Atoms, melting and freezing


29 Sep 2019 Code on Github

Introduction

The aim of this experiment was to introduce our five year old to the idea of atoms, and states of matter. Our two year old also watched. It was a very simple and not very exciting experiment, but I used it to ask some questions to see what they knew already. I also made some simulations to help illustrate the idea of atoms, and give the five year old something more tangible to experiment with (and also because I wanted to make them).

Melting ice

What you'll need:

  • Two ice cubes
  • Two small dishes
  • A fridge

What to do:

  • Put an ice cube in each dish
  • Put one dish in the fridge
  • Put the other dish on the radiator (or in the sun)
  • Wait for 15 minutes to an hour and compare them

Questions

After setting up the experiment (and giving both children an ice cube to eat, because that's what they wanted to do with the ice cubes), I asked some questions, to get them to make some hypotheses.

What is ice?

It's a type of rock, but when it melts it turns to water.

What will happen to the ice on the radiator

It will melt.

Which ice cube will melt faster?

The one on the radiator will melt first.

Why?

Because the radiator is hot.

Why will it melt?

Because it's too hot.

What will happen to the ice in the fridge

It will stay frozen.

What does frozen mean?

Ice.

I probably could have probed more, but they were getting a bit bored by then, and I think I'd reached the limits of their understanding.

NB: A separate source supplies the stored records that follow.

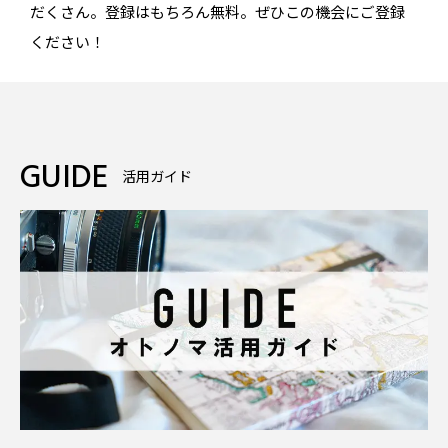
だくさん。登録はもちろん無料。ぜひこの機会にご登録
ください！
GUIDE
活用ガイド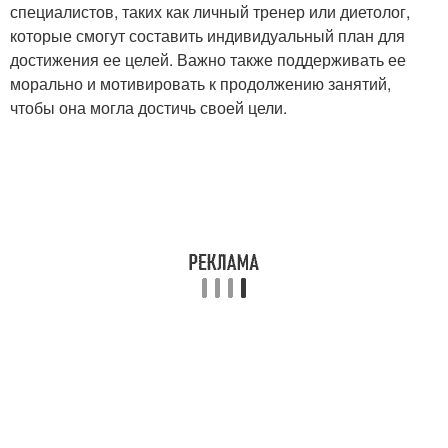
специалистов, таких как личный тренер или диетолог,
которые смогут составить индивидуальный план для
достижения ее целей. Важно также поддерживать ее
морально и мотивировать к продолжению занятий,
чтобы она могла достичь своей цели.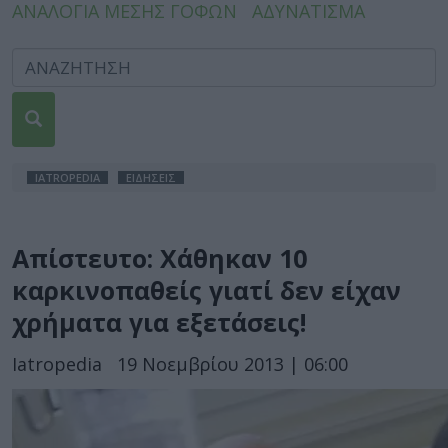
ΑΝΑΛΟΓΙΑ ΜΕΣΗΣ ΓΟΦΩΝ
ΑΔΥΝΑΤΙΣΜΑ
IATROPEDIA
ΕΙΔΗΣΕΙΣ
Απίστευτο: Χάθηκαν 10
καρκινοπαθείς γιατί δεν είχαν
χρήματα για εξετάσεις!
Iatropedia
19 Νοεμβρίου 2013 | 06:00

Perhaps unsurprisingly, even our two year old understood that the ice would melt.

Simulations

A week or two after the experiment, I finally got some simulations working and showed the five year old. I have to say he was way more excited than I expected.

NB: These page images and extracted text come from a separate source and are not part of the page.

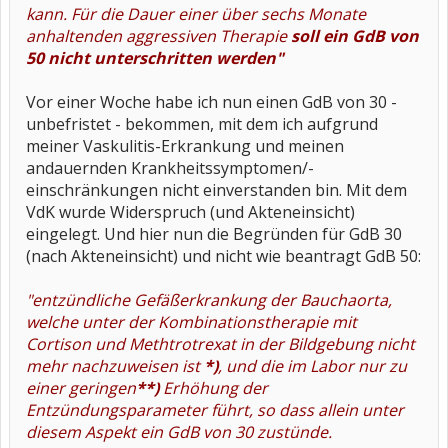
kann. Für die Dauer einer über sechs Monate
anhaltenden aggressiven Therapie
soll ein GdB von
50 nicht unterschritten werden"
Vor einer Woche habe ich nun einen GdB von 30 -
unbefristet - bekommen, mit dem ich aufgrund
meiner Vaskulitis-Erkrankung und meinen
andauernden Krankheitssymptomen/-
einschränkungen nicht einverstanden bin. Mit dem
VdK wurde Widerspruch (und Akteneinsicht)
eingelegt. Und hier nun die Begründen für GdB 30
(nach Akteneinsicht) und nicht wie beantragt GdB 50:
"entzündliche Gefäßerkrankung der Bauchaorta,
welche unter der Kombinationstherapie mit
Cortison und Methtrotrexat in der Bildgebung nicht
mehr nachzuweisen ist
*)
, und die im Labor nur zu
einer geringen
**)
Erhöhung der
Entzündungsparameter führt, so dass allein unter
diesem Aspekt ein GdB von 30 zustünde.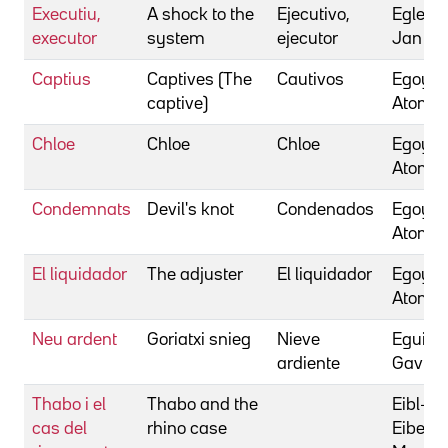
Executiu,
A shock to the
Ejecutivo,
Egleso
executor
system
ejecutor
Jan
Captius
Captives (The
Cautivos
Egoyan
captive)
Atom
Chloe
Chloe
Chloe
Egoyan
Atom
Condemnats
Devil's knot
Condenados
Egoyan
Atom
El liquidador
The adjuster
El liquidador
Egoyan
Atom
Neu ardent
Goriatxi snieg
Nieve
Eguizza
ardiente
Gavril
Thabo i el
Thabo and the
Eibl-
cas del
rhino case
Eibesfe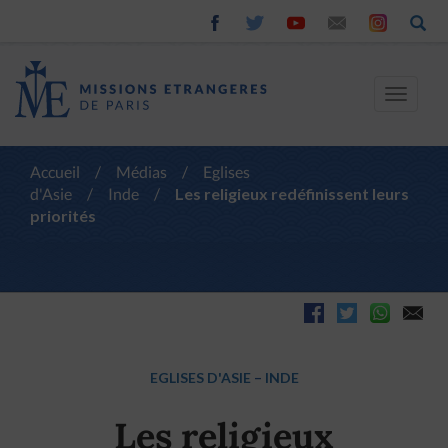
Toggle
navigat
Accueil
/
Médias
/
Eglises
d'Asie
/
Inde
/
Les religieux redéfinissent leurs
priorités
EGLISES D'ASIE
–
INDE
Les religieux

I started by showing him the still images and saying that everything was was made of atoms, hard things like the table, wet things like water, and even the air around us. Atoms are like very very tiny balls that bounce around. He then checked that I really meant everything:

Even this [the computer]? Even the sky? Even us? Even buttons? Even eyes [pointing the googly eyes on a toy]?

Solid

This simulation shows atoms in a solid, like in the ice cube. They are neatly arranged and don't move much (they bounce around to start with because the initial spacing between the atoms isn't quite right).

Liquid

This one is more interesting. It starts with a something like an ice cube, but the walls of the simulation are warmer. So, the atoms move more and the "ice" melts, flows and fills the bottom of the container. The atoms move about more, but still mostly stay joined together. Over time, the red and the blue atoms become mixed up.

Gas

By this point my five year old was dying to try the third and final box. This one also starts out with a solid block, but now the container is a lot hotter, so the atoms move a lot faster. They quickly fly away from one another and fill the container. Within a few seconds, the red and blue atoms are completely mixed.

So, despite a pretty boring experiment, it went pretty well. Hopefully it should lead on nicely to an experiment we've already done dropping food colouring into hot and cold water. I'd like to try that again, this time with simulation to show what's happening at a molecular level.

Comments (1)

Hope on 28 Nov 2019, 5:05 p.m.

this was good explaining. Could you do one for why ice cubes can melt in a fridge?